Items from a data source
★ ★ ★ ★ ★

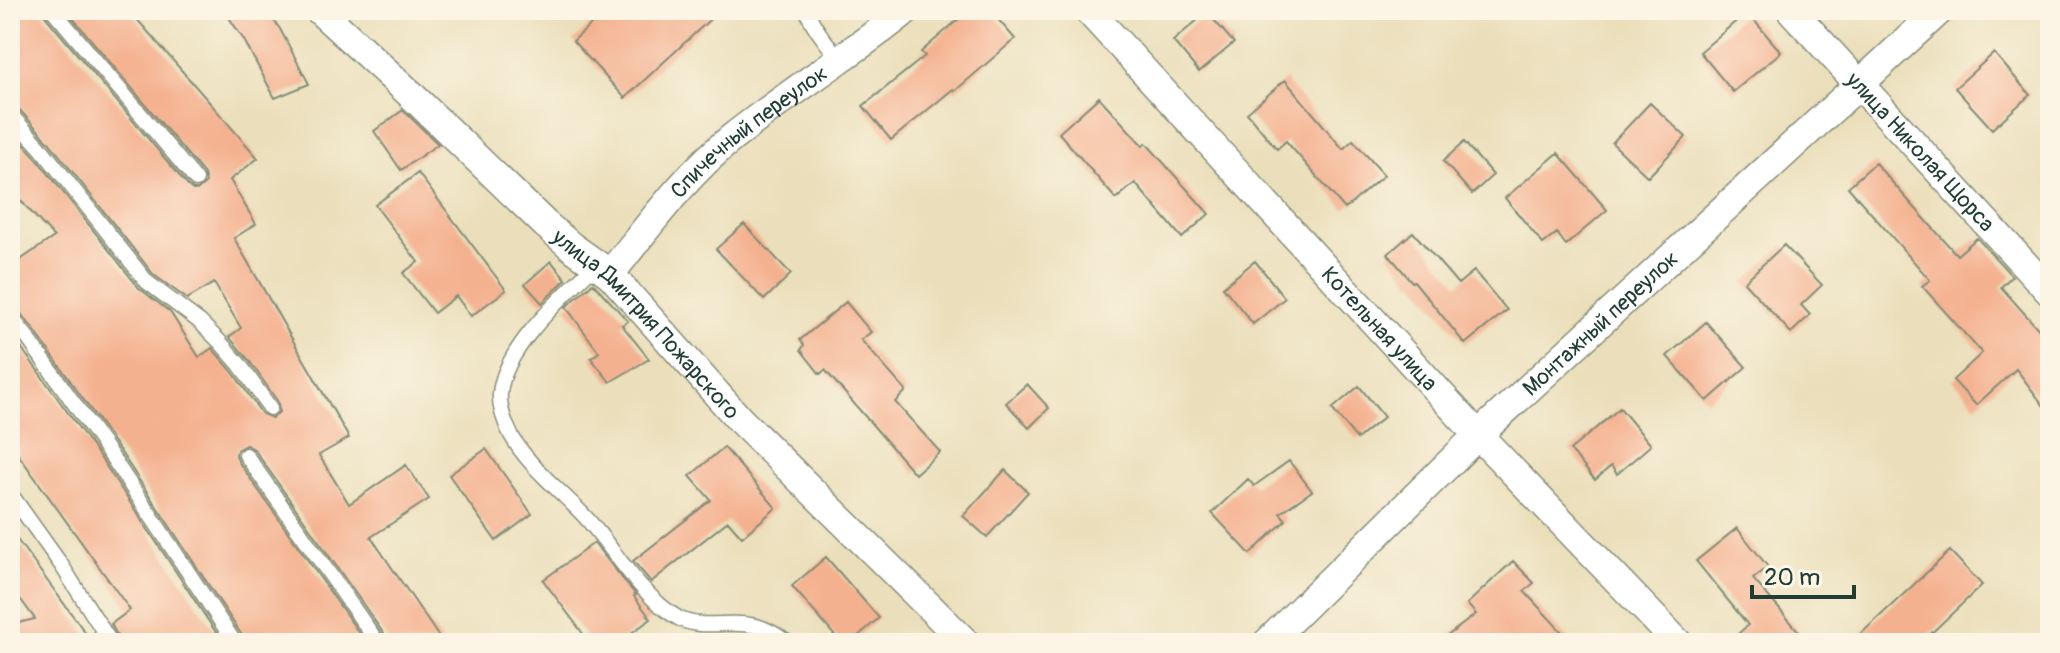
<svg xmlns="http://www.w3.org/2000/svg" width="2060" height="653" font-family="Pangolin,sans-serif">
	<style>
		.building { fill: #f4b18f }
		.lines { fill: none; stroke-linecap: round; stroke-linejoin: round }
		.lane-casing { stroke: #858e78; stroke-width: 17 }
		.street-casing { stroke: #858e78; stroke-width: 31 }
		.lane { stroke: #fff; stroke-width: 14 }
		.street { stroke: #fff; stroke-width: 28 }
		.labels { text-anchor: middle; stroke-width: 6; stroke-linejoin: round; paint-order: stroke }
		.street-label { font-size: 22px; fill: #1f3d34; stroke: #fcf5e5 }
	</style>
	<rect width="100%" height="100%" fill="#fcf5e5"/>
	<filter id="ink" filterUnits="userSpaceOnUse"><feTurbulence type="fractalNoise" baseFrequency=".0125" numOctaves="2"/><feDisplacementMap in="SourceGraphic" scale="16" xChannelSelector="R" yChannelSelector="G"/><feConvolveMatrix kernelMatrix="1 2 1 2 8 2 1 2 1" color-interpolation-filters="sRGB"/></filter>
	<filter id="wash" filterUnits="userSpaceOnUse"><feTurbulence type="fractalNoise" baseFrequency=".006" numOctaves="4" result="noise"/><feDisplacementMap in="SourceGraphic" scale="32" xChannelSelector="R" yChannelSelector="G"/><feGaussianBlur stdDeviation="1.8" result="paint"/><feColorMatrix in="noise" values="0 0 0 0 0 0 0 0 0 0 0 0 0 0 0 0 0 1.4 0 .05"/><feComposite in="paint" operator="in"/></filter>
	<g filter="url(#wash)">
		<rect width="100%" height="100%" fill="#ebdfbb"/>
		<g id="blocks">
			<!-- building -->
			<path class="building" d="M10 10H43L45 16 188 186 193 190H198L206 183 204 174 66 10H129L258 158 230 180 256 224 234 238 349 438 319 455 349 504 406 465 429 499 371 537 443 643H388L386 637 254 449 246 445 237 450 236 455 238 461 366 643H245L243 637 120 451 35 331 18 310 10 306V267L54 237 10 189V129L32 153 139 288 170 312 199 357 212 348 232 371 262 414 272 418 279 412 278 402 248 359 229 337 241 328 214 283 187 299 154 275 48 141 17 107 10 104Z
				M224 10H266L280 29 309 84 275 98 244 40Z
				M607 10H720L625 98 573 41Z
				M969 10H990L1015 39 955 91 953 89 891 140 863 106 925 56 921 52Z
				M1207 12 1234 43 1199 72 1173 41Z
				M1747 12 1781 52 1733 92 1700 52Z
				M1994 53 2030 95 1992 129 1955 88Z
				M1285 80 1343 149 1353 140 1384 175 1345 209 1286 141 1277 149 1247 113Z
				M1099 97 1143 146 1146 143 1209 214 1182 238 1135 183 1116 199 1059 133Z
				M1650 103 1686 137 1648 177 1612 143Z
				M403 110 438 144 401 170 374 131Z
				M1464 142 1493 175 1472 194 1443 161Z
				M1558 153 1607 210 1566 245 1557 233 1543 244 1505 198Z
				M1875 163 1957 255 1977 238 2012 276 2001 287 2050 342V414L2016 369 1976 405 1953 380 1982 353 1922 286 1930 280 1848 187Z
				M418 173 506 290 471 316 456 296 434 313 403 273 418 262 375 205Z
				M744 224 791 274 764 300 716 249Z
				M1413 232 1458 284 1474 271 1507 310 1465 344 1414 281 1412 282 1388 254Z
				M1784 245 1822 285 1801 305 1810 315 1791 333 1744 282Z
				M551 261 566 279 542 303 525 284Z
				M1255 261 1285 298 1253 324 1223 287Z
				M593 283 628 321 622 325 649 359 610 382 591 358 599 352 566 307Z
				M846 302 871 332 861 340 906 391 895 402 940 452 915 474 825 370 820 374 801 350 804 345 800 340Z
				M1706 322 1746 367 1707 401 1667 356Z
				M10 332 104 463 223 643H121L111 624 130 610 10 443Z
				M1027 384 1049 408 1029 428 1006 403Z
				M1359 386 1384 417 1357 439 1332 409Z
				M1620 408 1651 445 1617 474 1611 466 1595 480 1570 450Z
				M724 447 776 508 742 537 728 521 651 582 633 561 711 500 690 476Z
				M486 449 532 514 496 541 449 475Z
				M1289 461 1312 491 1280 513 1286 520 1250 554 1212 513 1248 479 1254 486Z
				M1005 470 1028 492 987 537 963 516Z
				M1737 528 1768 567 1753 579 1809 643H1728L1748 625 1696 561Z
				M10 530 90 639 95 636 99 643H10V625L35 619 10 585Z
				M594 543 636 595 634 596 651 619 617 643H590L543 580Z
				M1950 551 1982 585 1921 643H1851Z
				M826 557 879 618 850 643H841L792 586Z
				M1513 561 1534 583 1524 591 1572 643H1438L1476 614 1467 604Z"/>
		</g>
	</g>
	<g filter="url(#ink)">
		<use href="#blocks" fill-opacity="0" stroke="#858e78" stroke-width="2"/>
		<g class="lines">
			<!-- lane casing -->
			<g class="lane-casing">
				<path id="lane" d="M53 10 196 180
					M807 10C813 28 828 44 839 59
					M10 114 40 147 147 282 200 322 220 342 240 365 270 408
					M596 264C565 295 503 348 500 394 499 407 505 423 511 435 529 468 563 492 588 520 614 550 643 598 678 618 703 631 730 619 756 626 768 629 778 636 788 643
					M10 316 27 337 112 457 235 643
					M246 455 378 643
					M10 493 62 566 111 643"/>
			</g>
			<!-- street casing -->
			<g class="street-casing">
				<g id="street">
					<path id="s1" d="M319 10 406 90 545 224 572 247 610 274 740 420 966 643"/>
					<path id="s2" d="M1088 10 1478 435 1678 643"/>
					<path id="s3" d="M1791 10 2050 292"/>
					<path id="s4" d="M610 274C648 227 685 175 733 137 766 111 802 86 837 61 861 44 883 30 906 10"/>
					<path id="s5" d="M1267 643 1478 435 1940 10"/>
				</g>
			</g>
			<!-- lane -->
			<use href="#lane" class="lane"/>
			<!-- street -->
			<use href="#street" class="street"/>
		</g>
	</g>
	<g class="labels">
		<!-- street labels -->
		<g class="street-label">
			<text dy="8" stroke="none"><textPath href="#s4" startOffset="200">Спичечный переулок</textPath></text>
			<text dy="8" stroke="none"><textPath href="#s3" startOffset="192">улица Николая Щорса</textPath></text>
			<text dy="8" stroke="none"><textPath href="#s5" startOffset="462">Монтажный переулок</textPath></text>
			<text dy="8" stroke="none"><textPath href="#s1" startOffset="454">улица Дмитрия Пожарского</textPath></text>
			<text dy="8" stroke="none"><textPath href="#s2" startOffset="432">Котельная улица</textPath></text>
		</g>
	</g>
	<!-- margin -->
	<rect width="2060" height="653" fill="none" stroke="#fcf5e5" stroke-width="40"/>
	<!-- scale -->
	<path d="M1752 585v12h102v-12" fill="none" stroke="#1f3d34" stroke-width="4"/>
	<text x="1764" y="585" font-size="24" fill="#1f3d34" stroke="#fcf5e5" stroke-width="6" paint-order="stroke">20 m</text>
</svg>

★ ★ ★ ★ ★

TASK GOAL
Once you have counted the lines of the records that contain the word "feDisplacementMap", give the count and nothing else.

ANSWER SECTION
2